Dass Gabriel sich in der vergangenen Woche bei dem gescheiterten Schulz
entschuldigte, scheint ihm dabei nicht viel zu nützen, unterstellen doch
die ihm nicht Wohlgesonnenen, dass hinter der Demutsgeste ohnehin nur mal
wieder reines Kalkül steckt.
Die andere Lesart wird von Leuten vorgetragen, die Gabriel verteidigen. Sie
lautet: Gabriel sei – bei all seinen unbestrittenen Schwächen – nach wie
vor ein politisches Ausnahmetalent. Außerdem sei er einer der erfahrensten
und ausgebufftesten Profis, über den die Sozialdemokratie im Moment
verfüge. Nicht zuletzt sei er einer, wenn nicht gar der beliebteste
Spitzenpolitiker in Deutschland – was allerdings noch fast jedem
bundesdeutschen Außenminister seit Heinrich von Brentano gelungen ist.
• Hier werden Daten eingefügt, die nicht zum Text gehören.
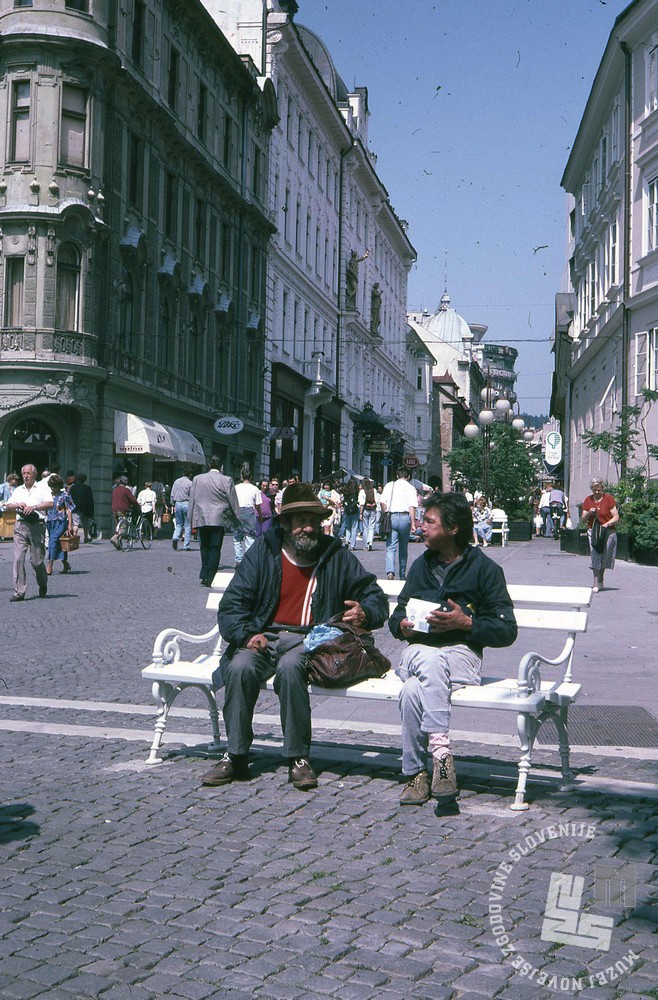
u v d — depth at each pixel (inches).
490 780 228.2
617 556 965.8
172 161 1496.1
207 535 690.8
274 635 235.5
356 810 208.2
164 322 1494.8
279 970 138.3
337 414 2444.6
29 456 1234.0
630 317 1209.4
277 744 263.4
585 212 1627.7
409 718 214.8
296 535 234.5
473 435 1520.7
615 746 264.5
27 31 1181.7
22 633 474.6
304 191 2177.7
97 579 741.3
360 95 2721.5
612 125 1330.0
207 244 1641.2
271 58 1911.9
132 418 1305.4
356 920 154.0
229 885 167.9
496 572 225.3
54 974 137.0
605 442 1097.4
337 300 2488.9
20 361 1178.6
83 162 1229.1
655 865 176.2
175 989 133.1
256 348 1895.9
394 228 3056.1
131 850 184.5
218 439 1705.2
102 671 379.6
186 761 245.9
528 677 212.2
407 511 743.1
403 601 230.1
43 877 171.3
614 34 1214.9
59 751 254.5
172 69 1497.3
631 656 409.4
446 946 145.4
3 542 1140.5
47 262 1192.8
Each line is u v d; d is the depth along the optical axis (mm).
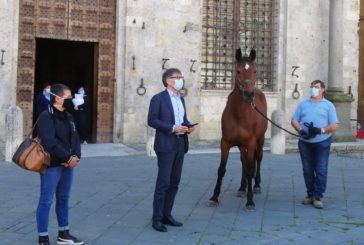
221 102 19047
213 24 19203
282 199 9391
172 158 7051
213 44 19203
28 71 16734
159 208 7133
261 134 8844
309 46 20266
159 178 7078
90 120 18516
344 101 19688
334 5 19672
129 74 17688
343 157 16156
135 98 17781
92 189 10039
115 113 17703
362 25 24094
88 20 17453
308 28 20219
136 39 17719
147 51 17875
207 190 10156
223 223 7602
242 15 19672
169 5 18094
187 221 7703
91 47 19344
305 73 20234
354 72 21016
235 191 10070
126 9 17578
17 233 6895
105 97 17750
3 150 15336
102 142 17734
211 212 8297
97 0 17547
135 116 17797
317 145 8648
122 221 7645
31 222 7465
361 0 24234
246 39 19750
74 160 6152
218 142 18625
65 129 6121
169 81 7156
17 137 13258
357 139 20625
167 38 18125
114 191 9883
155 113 7004
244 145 8547
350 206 8883
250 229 7297
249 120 8414
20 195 9297
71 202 8891
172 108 7055
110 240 6660
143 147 16922
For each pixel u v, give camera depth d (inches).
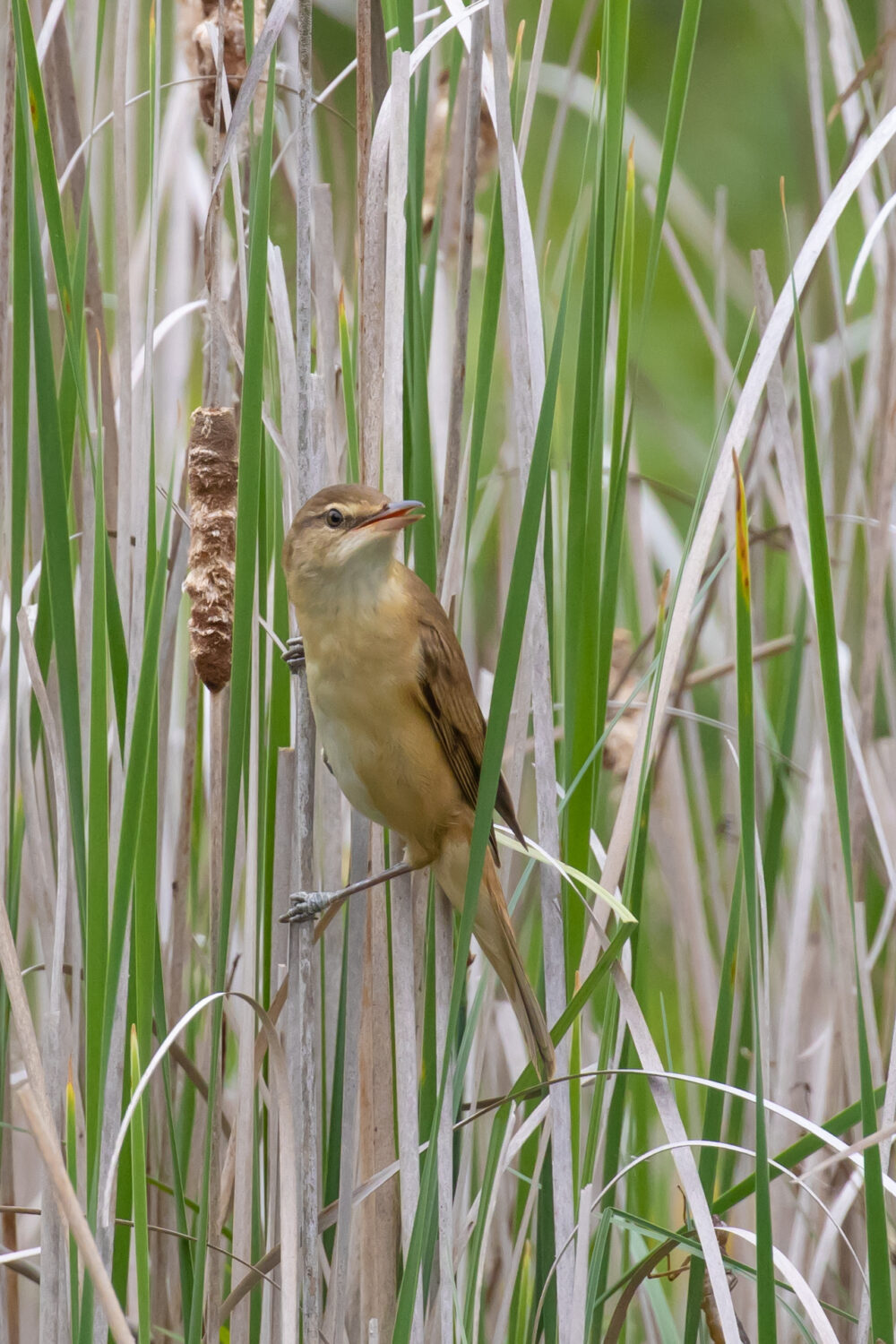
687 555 223.3
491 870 231.6
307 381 212.4
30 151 217.2
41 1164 204.7
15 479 213.5
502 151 204.8
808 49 290.7
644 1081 297.9
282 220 324.8
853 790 277.7
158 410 308.0
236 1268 222.1
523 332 211.0
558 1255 209.2
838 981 261.3
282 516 248.2
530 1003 225.9
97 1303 194.5
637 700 301.3
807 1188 214.5
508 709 179.5
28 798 239.5
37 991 299.1
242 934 258.8
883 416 279.9
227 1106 268.5
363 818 231.3
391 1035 229.8
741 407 206.4
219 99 224.2
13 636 235.5
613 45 204.4
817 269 331.6
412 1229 203.9
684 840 314.7
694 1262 229.8
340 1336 214.2
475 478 216.2
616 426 221.0
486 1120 282.2
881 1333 192.4
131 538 229.0
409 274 220.4
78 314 213.2
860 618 333.4
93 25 294.5
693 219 396.8
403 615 225.9
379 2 223.1
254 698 240.8
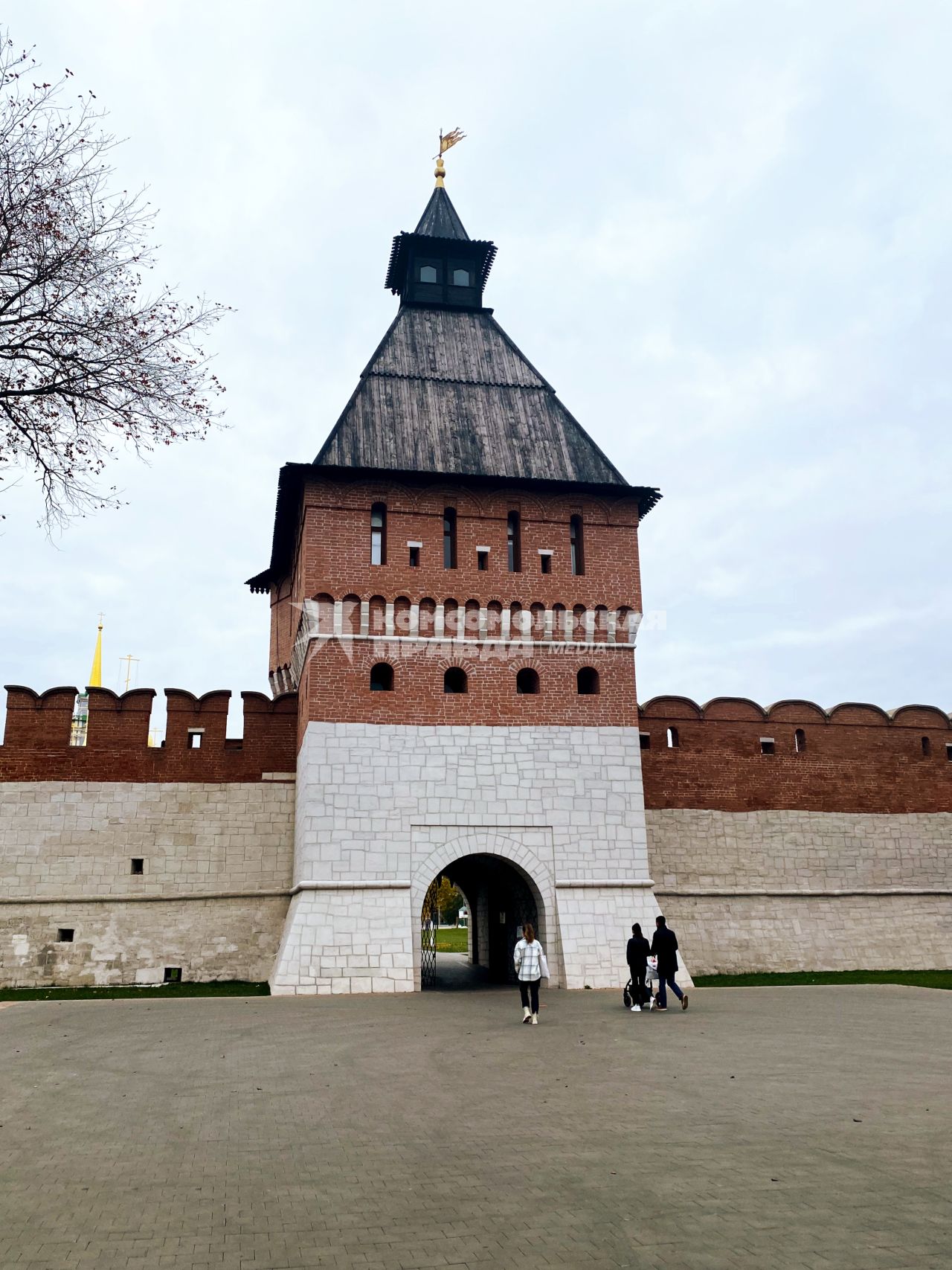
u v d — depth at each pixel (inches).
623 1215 309.0
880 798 1393.9
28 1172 364.2
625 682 1202.6
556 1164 366.6
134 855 1211.2
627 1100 482.3
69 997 1058.7
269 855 1242.0
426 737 1132.5
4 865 1181.1
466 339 1395.2
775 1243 283.9
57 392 607.8
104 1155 388.2
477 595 1189.7
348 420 1235.9
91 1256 278.5
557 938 1101.1
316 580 1151.6
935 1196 325.1
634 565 1246.9
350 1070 574.2
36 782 1210.6
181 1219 309.7
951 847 1402.6
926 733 1437.0
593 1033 727.1
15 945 1157.7
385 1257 276.5
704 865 1307.8
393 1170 361.4
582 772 1159.0
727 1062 591.5
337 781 1098.1
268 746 1275.8
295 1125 435.5
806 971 1286.9
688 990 1087.6
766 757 1369.3
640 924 1119.0
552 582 1217.4
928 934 1353.3
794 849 1343.5
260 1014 856.9
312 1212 315.0
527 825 1130.0
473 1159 375.6
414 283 1443.2
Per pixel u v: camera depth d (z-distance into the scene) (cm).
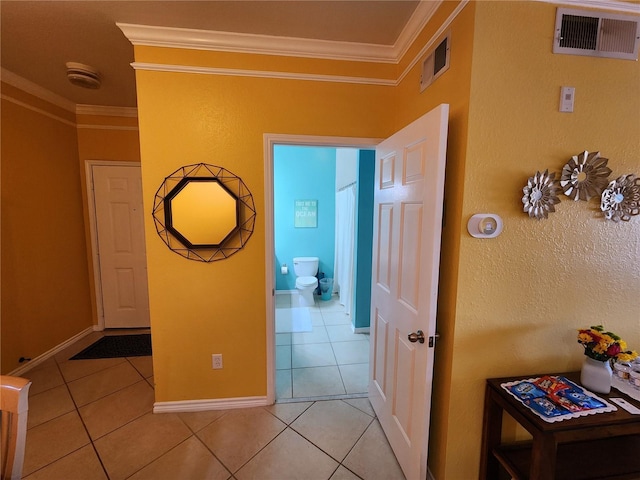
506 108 121
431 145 123
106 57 200
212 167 184
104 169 315
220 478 151
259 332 200
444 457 139
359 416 196
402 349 152
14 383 84
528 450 133
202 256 190
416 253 137
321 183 468
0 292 227
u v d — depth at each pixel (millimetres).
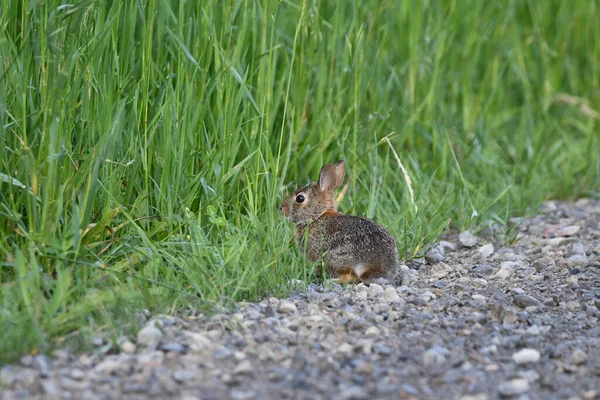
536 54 18406
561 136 17844
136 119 11008
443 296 10695
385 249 11086
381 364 8477
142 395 7562
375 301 10336
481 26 17375
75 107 10438
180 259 10203
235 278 10078
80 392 7559
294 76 13414
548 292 11109
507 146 16969
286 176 13266
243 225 11328
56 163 9805
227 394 7633
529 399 7809
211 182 11633
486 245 13141
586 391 8016
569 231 14133
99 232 10266
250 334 8961
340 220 11586
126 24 11523
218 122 11883
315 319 9445
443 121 15938
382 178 13734
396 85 15531
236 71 12039
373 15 14945
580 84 18625
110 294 9031
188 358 8328
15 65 10281
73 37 10406
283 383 7898
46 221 9523
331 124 13398
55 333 8578
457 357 8711
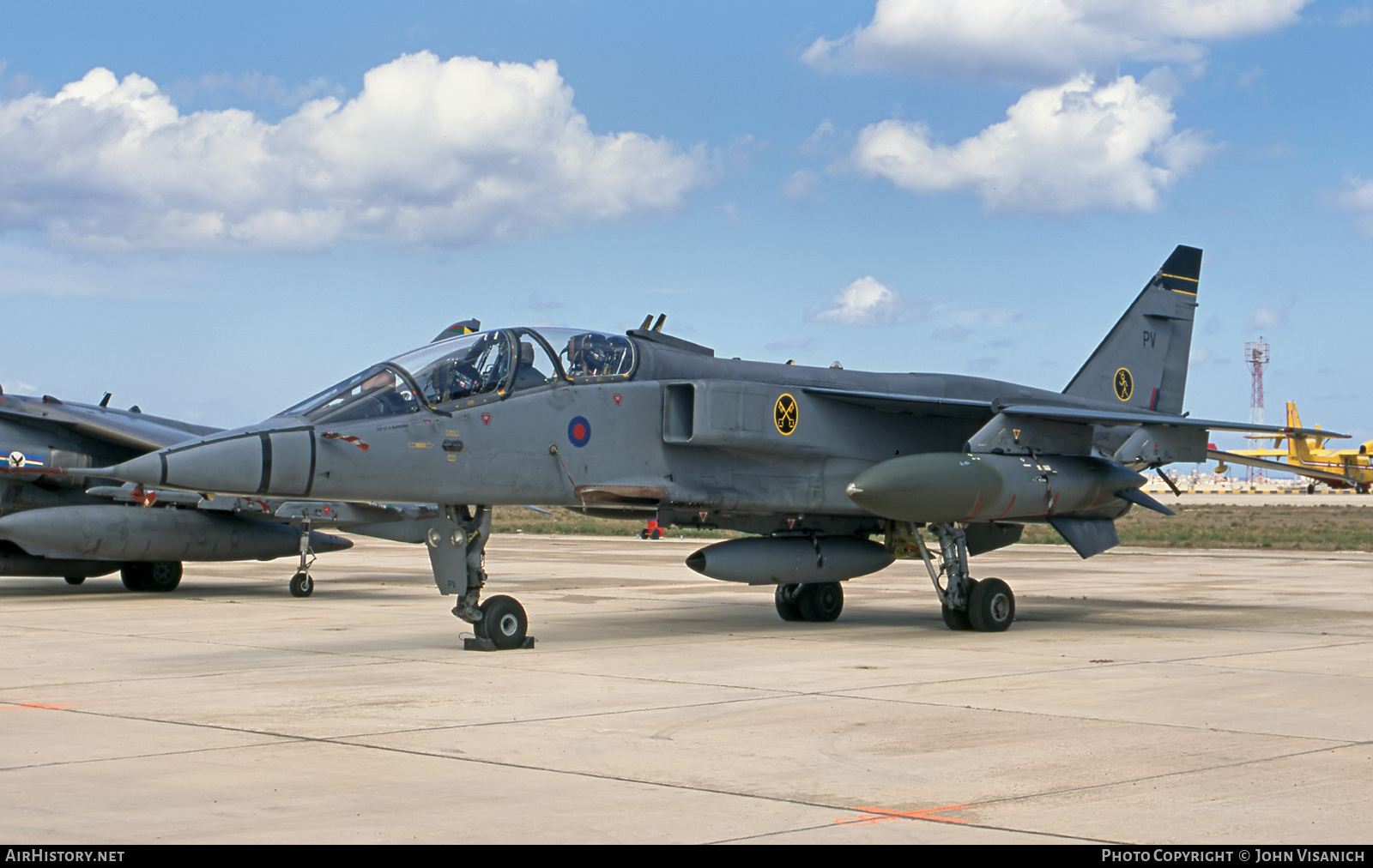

Gleichwohl werden nach dem glücklichen Ende der Causa Yücel seine
Sympathiepunkte wohl noch weiter steigen. Kann es sich die SPD leisten,
einen solchen Mann abzuschießen?
## Entscheidung bei Scholz und Nahles
Es ist nicht so, dass Gabriel keine FürsprecherInnen mehr hätte. Nicht nur
der parteirechte Seeheimer Kreis hält ihm weiterhin die Stange, auch
Parteilinke wie Gesine Schwan, die Vorsitzende der
SPD-Grundwertekommission, oder der Bochumer Bundestagsabgeordnete Axel
Schäfer sprechen sich für seinen Amtsverbleib aus. Nach der Freilassung
Yücels gebe „es noch weniger Grund, Gabriel abzulösen“, sagte Schäfer dem
Tagesspiegel. „Die SPD hat niemand besseren für das Außenamt.“
Entscheidend für Gabriels Zukunft sind jedoch Andrea Nahles und Olaf
Scholz. Nahles wird die SPD in Zukunft führen, Scholz ist seit Schulz'
Rücktritt der kommissarische Vorsitzende. Sie bestimmen – in Absprache mit
der restlichen SPD-Spitze – darüber, wer ein Ministeramt bekommt. Das
Ergebnis wollen sie Anfang März bekanntgeben, nach dem
SPD-Mitgliederentscheid über den Koalitionsvertrag.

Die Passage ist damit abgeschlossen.